> _About this task_
Please present the text lines from every entry below as a single numbered list, skipping any blank lines. Leave the pictures out of your answer.

> _Excerpted data_
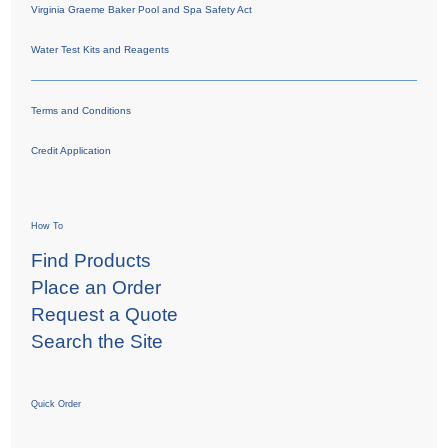
Virginia Graeme Baker Pool and Spa Safety Act
Water Test Kits and Reagents
Terms and Conditions
Credit Application
How To
Find Products
Place an Order
Request a Quote
Search the Site
Quick Order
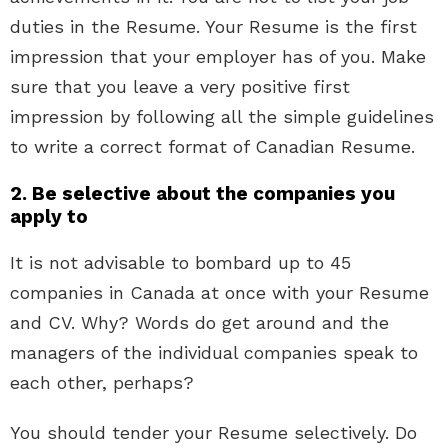
duties in the Resume. Your Resume is the first
impression that your employer has of you. Make
sure that you leave a very positive first
impression by following all the simple guidelines
to write a correct format of Canadian Resume.
2. Be selective about the companies you
apply to
It is not advisable to bombard up to 45
companies in Canada at once with your Resume
and CV. Why? Words do get around and the
managers of the individual companies speak to
each other, perhaps?
You should tender your Resume selectively. Do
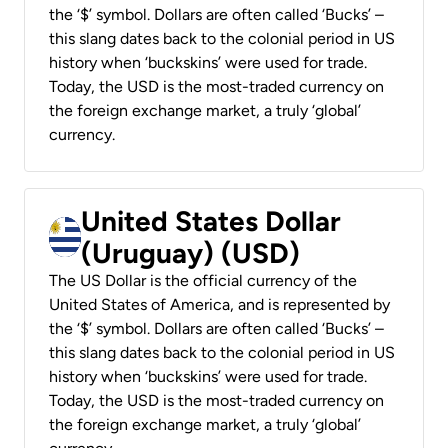
the ‘$’ symbol. Dollars are often called ‘Bucks’ –
this slang dates back to the colonial period in US
history when ‘buckskins’ were used for trade.
Today, the USD is the most-traded currency on
the foreign exchange market, a truly ‘global’
currency.
United States Dollar
(Uruguay) (USD)
The US Dollar is the official currency of the
United States of America, and is represented by
the ‘$’ symbol. Dollars are often called ‘Bucks’ –
this slang dates back to the colonial period in US
history when ‘buckskins’ were used for trade.
Today, the USD is the most-traded currency on
the foreign exchange market, a truly ‘global’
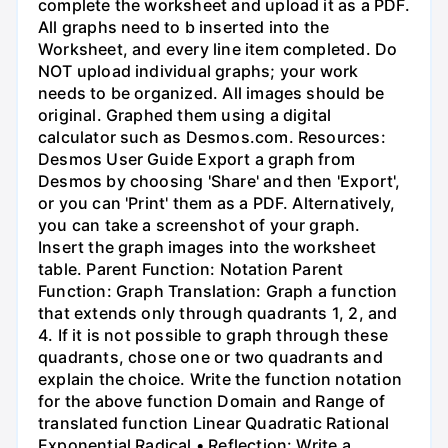
complete the worksheet and upload it as a PDF.
All graphs need to b inserted into the
Worksheet, and every line item completed. Do
NOT upload individual graphs; your work
needs to be organized. All images should be
original. Graphed them using a digital
calculator such as Desmos.com. Resources:
Desmos User Guide Export a graph from
Desmos by choosing 'Share' and then 'Export',
or you can 'Print' them as a PDF. Alternatively,
you can take a screenshot of your graph.
Insert the graph images into the worksheet
table. Parent Function: Notation Parent
Function: Graph Translation: Graph a function
that extends only through quadrants 1, 2, and
4. If it is not possible to graph through these
quadrants, chose one or two quadrants and
explain the choice. Write the function notation
for the above function Domain and Range of
translated function Linear Quadratic Rational
Exponential Radical • Reflection: Write a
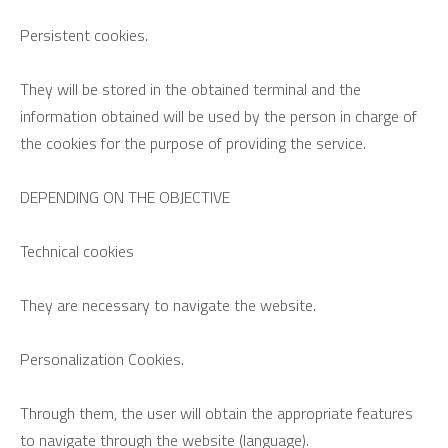
Persistent cookies.
They will be stored in the obtained terminal and the
information obtained will be used by the person in charge of
the cookies for the purpose of providing the service.
DEPENDING ON THE OBJECTIVE
Technical cookies
They are necessary to navigate the website.
Personalization Cookies.
Through them, the user will obtain the appropriate features
to navigate through the website (language).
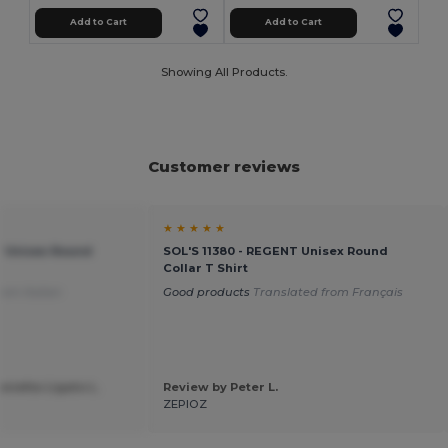
Add to Cart
Add to Cart
Showing All Products.
Customer reviews
★ ★ ★ ★ ★
T Unisex Round
SOL'S 11380 - REGENT Unisex Round
Collar T Shirt
rom Italian
Good products
Translated from Français
nietta Ligato L.
Review by Peter L.
a
ZEPIOZ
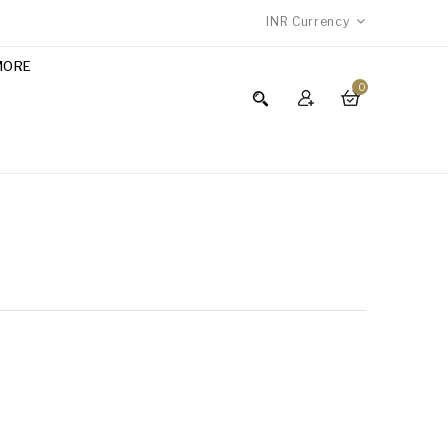
INR
Currency
MORE
0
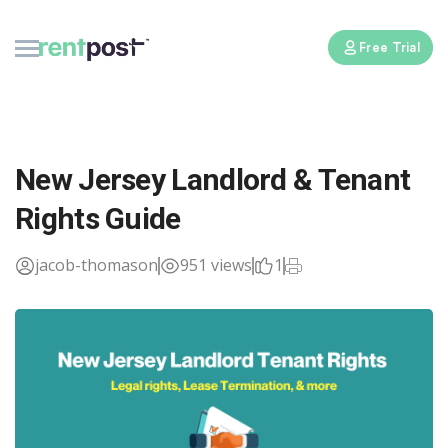
Free Trial
New Jersey Landlord & Tenant
Rights Guide
jacob-thomason
951 views
1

> _Finished task_
1. Virginia Graeme Baker Pool and Spa Safety Act
2. Water Test Kits and Reagents
3. Terms and Conditions
4. Credit Application
5. How To
6. Find Products
7. Place an Order
8. Request a Quote
9. Search the Site
10. Quick Order
11. duties in the Resume. Your Resume is the first
12. impression that your employer has of you. Make
13. sure that you leave a very positive first
14. impression by following all the simple guidelines
15. to write a correct format of Canadian Resume.
16. 2. Be selective about the companies you
17. apply to
18. It is not advisable to bombard up to 45
19. companies in Canada at once with your Resume
20. and CV. Why? Words do get around and the
21. managers of the individual companies speak to
22. each other, perhaps?
23. You should tender your Resume selectively. Do
24. the ‘$’ symbol. Dollars are often called ‘Bucks’ –
25. this slang dates back to the colonial period in US
26. history when ‘buckskins’ were used for trade.
27. Today, the USD is the most-traded currency on
28. the foreign exchange market, a truly ‘global’
29. currency.
30. United States Dollar
31. (Uruguay) (USD)
32. The US Dollar is the official currency of the
33. United States of America, and is represented by
34. the ‘$’ symbol. Dollars are often called ‘Bucks’ –
35. this slang dates back to the colonial period in US
36. history when ‘buckskins’ were used for trade.
37. Today, the USD is the most-traded currency on
38. the foreign exchange market, a truly ‘global’
39. complete the worksheet and upload it as a PDF.
40. All graphs need to b inserted into the
41. Worksheet, and every line item completed. Do
42. NOT upload individual graphs; your work
43. needs to be organized. All images should be
44. original. Graphed them using a digital
45. calculator such as Desmos.com. Resources:
46. Desmos User Guide Export a graph from
47. Desmos by choosing 'Share' and then 'Export',
48. or you can 'Print' them as a PDF. Alternatively,
49. you can take a screenshot of your graph.
50. Insert the graph images into the worksheet
51. table. Parent Function: Notation Parent
52. Function: Graph Translation: Graph a function
53. that extends only through quadrants 1, 2, and
54. 4. If it is not possible to graph through these
55. quadrants, chose one or two quadrants and
56. explain the choice. Write the function notation
57. for the above function Domain and Range of
58. translated function Linear Quadratic Rational
59. Exponential Radical • Reflection: Write a
60. Persistent cookies.
61. They will be stored in the obtained terminal and the
62. information obtained will be used by the person in charge of
63. the cookies for the purpose of providing the service.
64. DEPENDING ON THE OBJECTIVE
65. Technical cookies
66. They are necessary to navigate the website.
67. Personalization Cookies.
68. Through them, the user will obtain the appropriate features
69. to navigate through the website (language).
70. Add to Cart
71. Add to Cart
72. Showing All Products.
73. Customer reviews
74. ★ ★ ★ ★ ★
75. T Unisex Round
76. SOL'S 11380 - REGENT Unisex Round
77. Collar T Shirt
78. rom Italian
79. Good products
80. Translated from Français
81. nietta Ligato L.
82. Review by Peter L.
83. a
84. ZEPIOZ
85. INR
86. Currency
87. MORE
88. 0
89. Free Trial
90. New Jersey Landlord & Tenant
91. Rights Guide
92. jacob-thomason
93. 951 views
94. 1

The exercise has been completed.